* **Given passage**:
- Developer: Capybara Games
- Publishers: Disney Interactive Studios Starwave
- Engine: PhyreEngine
- Platforms: BREW, J2ME, iOS, PlayStation 3, Windows, Mac OS X
- Release: BREW, J2ME 2007 iOS July 10, 2008 PlayStation 3 NA: October 8, 2009; EU: November 19, 2009; Microsoft Windows & Mac WW: September 11, 2012;
- Genre: Puzzle
- Modes: Single-player, multiplayer

= Critter Crunch =

2007 video game

Critter Crunch is a puzzle game in the vein of Magical Drop by Capybara Games for mobile phone platforms BREW and J2ME in 2007. It was later ported to iOS, PlayStation 3 on the PlayStation Network, Windows, and Mac OS X.

In Critter Crunch, players assume the role of Biggs, a friendly, furry forest dweller with an unending hunger for tasty critters. Using his long tongue, Biggs must set the food chain in motion by launching smaller critters into the waiting mouths of larger ones, clearing the screen and filling his belly.

==Reception==
The game was given positive reviews. It has an average of 78% at Game Rankings and a 87/100 at Metacritic. It won Best Game of 2007 at the Independent Games Festival Mobile.

* **Provided material**:

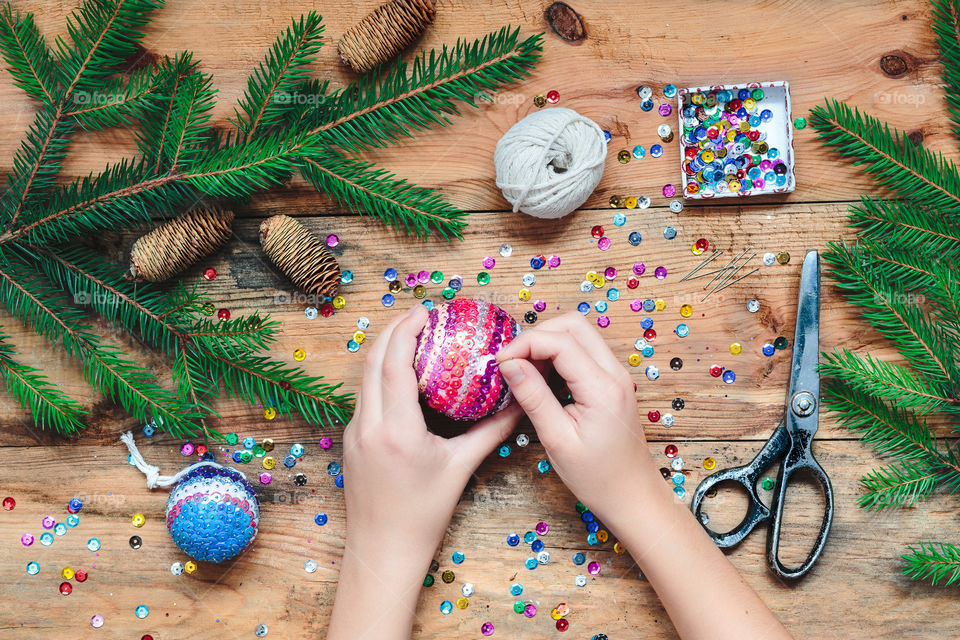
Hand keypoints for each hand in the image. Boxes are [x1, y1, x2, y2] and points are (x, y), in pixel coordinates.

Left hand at [328, 304, 521, 639]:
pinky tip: (403, 374)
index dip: (407, 329)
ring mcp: (354, 432)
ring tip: (414, 336)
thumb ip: (491, 432)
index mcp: (396, 430)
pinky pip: (364, 394)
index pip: (394, 363)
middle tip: (422, 315)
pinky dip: (380, 373)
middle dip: (394, 330)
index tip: (427, 311)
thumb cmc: (423, 514)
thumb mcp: (460, 469)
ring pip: (363, 376)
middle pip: (372, 360)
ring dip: (385, 350)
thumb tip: (520, 403)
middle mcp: (368, 425)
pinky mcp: (351, 439)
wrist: (382, 551)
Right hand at [497, 313, 791, 639]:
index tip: (499, 362)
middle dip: (537, 335)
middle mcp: (615, 373)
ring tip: (524, 371)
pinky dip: (560, 355)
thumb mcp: (557, 440)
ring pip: (579, 335)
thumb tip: (509, 364)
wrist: (634, 497)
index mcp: (603, 387)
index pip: (560, 342)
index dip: (524, 344)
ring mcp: (617, 376)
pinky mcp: (613, 383)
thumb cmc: (597, 478)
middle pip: (573, 325)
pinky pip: (584, 353)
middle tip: (512, 361)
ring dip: (548, 343)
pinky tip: (542, 379)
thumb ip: (533, 397)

* **Task objective**: Summarize the Critter Crunch article in three sentences.

* **Task solution**: Critter Crunch is a puzzle game by Capybara Games, similar to Magical Drop, released for the BREW and J2ME mobile platforms in 2007 and later ported to iOS, PlayStation 3, Windows, and Mac OS X. Players control Biggs, a furry forest dweller who uses his long tongue to launch smaller critters into the mouths of larger ones, clearing the screen and filling his belly. The game received positive reviews, averaging 78% at Game Rankings and 87/100 at Metacritic, and won Best Game of 2007 at the Independent Games Festival Mobile.